(English version available here)
Les Canadiens entretiennent une relation complexe avec le Nord. D’une part, ce territoire est un symbole identitaire fort et nous réagissons fortement aux menaces à sa souveraineté. D’autre part, cette vaste région est souvent oubliée et chroniquement sous-financée.
L’autonomisation des institutions et communautés nordiques a pris du temps et demeure inachevée. Les autorités nordiques locales occupent toujours une position de dépendance face au gouvernement fédéral. Le Nunavut est le dernier territoire nordique canadien à avoir signé une entente de transfert des responsabilités, le 18 janvier dernier, et ce transfert ne sera mis en œuvre qu’en 2027.
Tenant compte de ce paradoxe, nous avons sondé 2081 citoyens canadiens pour mieux comprendre leurs perceptions du Nord, qui comprend le Yukon, les Territoires du Nord-Ouest et le Nunavut. Notre objectif était de mesurer leur appui envers l’autonomisation de ce territoire. Ce sondage fut réalisé en collaboration avec la firme SOM, du 30 juillet au 13 août 2024. Il révèle que, de manière générale, les Canadiens soutiennent une plus grande autonomie pour le Nord, mais considèrent l’autodétermination des peuples autochtones en Arctique comme un enjeu secondaire.
Les répondants considèrent le Nord canadien comme un enjeu stratégique. Un grand nombre d’entre eux (42 %) perçoivent les infrastructures dans l’Arctique canadien comme étant d’une importance nationale plutôt que purement régionale (33%) ou locale (16%). Puis, une majorité (63 %) de répondants appuie l’idée que les territoires nordiques devraient se voir déléguer davantage de pouvoirs et de responsabilités. Cet appui est le même dans l’ensemble du spectre politique du pays. Ainsi, on trouve un appui égal auprès d’électeurs libéraux (64 %), conservateurs (64 %) et néo-démocrates (63 %). Étonnamment, les répondants ayant voté Bloc Québécois aux dernières élections générales appuient cette idée dans une plus grande proportion (69 %).
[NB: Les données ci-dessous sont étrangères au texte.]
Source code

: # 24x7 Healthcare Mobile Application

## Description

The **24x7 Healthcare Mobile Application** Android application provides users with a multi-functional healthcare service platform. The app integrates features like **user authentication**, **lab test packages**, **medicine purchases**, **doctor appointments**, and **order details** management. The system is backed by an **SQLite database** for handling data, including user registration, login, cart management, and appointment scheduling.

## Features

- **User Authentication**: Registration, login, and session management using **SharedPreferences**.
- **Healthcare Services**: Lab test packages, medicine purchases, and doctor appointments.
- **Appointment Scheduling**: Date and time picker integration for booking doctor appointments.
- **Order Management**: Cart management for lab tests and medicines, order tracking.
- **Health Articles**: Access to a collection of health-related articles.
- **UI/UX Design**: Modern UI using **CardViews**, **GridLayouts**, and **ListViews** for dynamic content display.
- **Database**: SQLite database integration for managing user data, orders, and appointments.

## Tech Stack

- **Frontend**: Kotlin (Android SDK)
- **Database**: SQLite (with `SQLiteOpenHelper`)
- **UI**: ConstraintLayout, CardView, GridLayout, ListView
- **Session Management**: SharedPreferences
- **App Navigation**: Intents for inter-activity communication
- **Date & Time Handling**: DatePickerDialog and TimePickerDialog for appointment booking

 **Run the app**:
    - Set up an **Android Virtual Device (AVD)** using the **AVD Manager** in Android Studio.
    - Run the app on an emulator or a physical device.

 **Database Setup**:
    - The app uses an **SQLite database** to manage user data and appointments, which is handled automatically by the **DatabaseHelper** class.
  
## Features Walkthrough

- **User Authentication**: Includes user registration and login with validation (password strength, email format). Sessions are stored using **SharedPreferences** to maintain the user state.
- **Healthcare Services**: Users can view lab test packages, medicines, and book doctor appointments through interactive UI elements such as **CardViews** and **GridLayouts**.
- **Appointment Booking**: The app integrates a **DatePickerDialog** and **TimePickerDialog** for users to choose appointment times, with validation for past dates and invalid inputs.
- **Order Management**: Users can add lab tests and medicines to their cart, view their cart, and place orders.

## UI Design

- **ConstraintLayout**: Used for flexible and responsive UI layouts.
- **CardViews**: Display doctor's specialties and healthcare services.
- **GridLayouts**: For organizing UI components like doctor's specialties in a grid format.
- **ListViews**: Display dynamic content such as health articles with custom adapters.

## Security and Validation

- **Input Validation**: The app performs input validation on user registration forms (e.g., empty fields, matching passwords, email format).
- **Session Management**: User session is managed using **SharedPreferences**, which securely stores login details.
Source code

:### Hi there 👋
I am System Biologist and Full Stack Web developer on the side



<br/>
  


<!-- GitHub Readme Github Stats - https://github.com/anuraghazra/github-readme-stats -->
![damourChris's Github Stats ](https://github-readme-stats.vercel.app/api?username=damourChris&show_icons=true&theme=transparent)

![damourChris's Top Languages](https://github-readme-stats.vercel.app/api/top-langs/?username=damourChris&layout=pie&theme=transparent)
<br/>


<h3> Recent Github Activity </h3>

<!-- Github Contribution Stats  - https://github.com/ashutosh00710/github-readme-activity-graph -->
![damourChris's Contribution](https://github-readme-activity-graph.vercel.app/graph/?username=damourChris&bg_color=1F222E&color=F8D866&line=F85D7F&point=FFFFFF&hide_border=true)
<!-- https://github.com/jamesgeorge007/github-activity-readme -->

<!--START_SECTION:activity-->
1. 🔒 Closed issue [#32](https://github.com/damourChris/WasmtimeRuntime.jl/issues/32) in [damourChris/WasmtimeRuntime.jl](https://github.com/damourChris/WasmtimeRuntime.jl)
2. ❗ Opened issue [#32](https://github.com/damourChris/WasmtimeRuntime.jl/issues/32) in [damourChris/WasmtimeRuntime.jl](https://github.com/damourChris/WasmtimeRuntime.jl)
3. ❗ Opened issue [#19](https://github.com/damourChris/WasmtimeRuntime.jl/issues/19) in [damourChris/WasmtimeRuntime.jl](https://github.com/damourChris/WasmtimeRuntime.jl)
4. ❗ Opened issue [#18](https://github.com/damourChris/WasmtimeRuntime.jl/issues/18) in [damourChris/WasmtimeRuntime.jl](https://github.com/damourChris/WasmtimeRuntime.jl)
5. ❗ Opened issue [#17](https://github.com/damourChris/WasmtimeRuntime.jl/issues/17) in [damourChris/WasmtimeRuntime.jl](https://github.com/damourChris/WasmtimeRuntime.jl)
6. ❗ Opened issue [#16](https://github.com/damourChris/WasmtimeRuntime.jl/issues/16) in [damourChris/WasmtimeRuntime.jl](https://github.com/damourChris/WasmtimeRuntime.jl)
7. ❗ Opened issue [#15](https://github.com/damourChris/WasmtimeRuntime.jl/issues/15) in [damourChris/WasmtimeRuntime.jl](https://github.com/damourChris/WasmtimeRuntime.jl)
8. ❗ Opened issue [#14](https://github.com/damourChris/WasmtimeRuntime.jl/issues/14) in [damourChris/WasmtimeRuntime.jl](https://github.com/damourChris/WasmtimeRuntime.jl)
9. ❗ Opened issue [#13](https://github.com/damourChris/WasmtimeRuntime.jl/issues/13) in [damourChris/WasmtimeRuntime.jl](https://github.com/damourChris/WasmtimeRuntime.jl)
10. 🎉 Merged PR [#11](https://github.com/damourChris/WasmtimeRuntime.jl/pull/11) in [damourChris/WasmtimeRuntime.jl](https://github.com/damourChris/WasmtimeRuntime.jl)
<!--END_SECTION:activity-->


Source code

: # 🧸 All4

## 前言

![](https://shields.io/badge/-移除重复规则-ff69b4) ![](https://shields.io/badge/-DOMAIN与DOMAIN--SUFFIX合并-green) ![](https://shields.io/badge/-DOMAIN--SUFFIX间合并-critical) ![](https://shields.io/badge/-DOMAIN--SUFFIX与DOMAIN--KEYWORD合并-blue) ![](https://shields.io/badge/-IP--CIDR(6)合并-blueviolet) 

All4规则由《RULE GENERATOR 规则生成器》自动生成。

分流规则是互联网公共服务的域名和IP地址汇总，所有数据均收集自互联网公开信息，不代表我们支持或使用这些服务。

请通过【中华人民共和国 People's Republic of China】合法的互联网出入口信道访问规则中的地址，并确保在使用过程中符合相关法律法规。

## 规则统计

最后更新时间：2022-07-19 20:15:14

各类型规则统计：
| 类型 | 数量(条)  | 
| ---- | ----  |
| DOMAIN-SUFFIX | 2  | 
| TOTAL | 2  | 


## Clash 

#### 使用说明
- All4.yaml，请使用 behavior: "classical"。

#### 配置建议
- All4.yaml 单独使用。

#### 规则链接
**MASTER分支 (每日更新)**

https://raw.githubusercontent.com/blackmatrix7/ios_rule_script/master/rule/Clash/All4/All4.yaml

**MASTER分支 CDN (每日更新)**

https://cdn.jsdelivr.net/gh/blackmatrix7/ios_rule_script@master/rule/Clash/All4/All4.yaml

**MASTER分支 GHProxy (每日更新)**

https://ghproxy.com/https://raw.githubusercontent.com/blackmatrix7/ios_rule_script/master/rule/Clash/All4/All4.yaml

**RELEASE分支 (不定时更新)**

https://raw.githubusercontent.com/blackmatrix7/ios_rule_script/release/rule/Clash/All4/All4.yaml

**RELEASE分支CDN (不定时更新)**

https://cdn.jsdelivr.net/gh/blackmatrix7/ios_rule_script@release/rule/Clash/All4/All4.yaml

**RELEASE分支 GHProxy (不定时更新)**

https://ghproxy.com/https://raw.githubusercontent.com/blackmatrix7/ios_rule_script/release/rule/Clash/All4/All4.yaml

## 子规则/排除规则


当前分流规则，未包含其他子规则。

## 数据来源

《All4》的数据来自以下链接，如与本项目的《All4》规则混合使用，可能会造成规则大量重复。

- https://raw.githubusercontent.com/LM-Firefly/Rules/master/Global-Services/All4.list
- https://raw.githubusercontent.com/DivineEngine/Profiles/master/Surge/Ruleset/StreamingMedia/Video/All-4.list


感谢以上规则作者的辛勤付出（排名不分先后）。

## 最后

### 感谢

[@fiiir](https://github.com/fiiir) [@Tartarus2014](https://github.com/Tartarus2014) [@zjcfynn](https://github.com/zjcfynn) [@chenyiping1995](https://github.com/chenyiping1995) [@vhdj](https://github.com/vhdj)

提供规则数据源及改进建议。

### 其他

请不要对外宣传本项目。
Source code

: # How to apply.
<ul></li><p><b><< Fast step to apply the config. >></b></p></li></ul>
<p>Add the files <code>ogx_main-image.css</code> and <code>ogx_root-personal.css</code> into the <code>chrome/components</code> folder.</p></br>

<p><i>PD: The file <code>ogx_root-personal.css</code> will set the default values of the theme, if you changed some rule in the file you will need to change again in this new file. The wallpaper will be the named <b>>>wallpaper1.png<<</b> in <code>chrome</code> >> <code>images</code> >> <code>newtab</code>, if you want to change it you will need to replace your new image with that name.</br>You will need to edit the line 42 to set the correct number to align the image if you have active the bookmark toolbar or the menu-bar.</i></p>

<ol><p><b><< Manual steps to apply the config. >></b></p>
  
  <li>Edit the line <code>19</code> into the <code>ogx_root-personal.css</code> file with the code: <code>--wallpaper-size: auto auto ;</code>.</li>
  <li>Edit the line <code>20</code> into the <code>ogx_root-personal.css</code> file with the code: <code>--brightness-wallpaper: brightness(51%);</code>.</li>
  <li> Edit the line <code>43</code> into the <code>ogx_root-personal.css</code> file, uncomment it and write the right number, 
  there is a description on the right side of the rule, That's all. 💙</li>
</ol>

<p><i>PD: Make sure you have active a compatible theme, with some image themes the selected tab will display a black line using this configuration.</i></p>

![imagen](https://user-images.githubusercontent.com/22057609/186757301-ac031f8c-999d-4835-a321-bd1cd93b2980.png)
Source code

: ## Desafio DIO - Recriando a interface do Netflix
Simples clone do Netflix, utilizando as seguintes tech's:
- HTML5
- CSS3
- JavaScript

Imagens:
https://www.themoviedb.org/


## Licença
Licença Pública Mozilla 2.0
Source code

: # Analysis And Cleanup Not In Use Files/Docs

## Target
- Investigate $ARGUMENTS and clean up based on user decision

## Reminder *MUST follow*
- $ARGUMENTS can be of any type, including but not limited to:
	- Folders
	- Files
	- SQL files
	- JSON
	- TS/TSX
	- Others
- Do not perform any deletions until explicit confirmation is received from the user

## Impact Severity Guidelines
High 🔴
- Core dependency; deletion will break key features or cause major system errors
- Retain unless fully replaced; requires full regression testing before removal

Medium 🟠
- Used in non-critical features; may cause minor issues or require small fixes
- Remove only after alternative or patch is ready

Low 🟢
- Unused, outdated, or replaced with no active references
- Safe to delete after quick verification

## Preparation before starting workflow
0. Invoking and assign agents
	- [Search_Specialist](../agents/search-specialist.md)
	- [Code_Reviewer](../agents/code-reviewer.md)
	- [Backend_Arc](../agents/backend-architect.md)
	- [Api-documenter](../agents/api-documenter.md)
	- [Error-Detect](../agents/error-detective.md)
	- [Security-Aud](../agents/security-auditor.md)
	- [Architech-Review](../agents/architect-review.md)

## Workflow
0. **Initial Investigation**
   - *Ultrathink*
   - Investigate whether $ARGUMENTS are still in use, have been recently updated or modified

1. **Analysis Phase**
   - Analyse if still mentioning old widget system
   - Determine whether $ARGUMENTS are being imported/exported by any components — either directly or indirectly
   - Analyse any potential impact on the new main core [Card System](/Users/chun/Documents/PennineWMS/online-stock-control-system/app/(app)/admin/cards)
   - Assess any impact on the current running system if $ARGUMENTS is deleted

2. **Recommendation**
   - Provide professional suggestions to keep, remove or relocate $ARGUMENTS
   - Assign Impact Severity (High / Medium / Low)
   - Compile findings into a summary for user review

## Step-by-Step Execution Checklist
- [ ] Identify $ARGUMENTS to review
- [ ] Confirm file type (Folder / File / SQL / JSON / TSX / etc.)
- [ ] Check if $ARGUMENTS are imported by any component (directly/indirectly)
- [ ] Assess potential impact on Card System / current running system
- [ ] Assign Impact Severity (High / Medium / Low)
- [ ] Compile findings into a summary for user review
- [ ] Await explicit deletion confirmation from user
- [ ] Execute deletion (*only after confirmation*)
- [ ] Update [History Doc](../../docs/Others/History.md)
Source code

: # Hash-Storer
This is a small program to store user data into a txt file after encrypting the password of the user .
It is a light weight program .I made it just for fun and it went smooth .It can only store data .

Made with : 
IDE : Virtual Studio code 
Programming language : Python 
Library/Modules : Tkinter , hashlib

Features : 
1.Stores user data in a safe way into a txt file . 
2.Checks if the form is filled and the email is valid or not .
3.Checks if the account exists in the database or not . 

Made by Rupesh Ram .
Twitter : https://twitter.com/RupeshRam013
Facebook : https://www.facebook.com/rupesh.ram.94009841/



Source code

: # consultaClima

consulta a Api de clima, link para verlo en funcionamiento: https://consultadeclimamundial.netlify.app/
Pour l’autonomie, mais contre l’exploitation des ressources
Toutefois, si la majorité des répondants appuient l’importance d’une plus grande autonomie du Nord canadien, on observe chez ceux-ci une dissension quant aux sources de revenus que cette région peut tirer de l’industrie extractive, pourtant déjà bien implantée dans le Nord. Cette industrie représente déjà une partie importante des revenus générés par les administrations territoriales, en plus d’embaucher de nombreux résidents des territoires nordiques.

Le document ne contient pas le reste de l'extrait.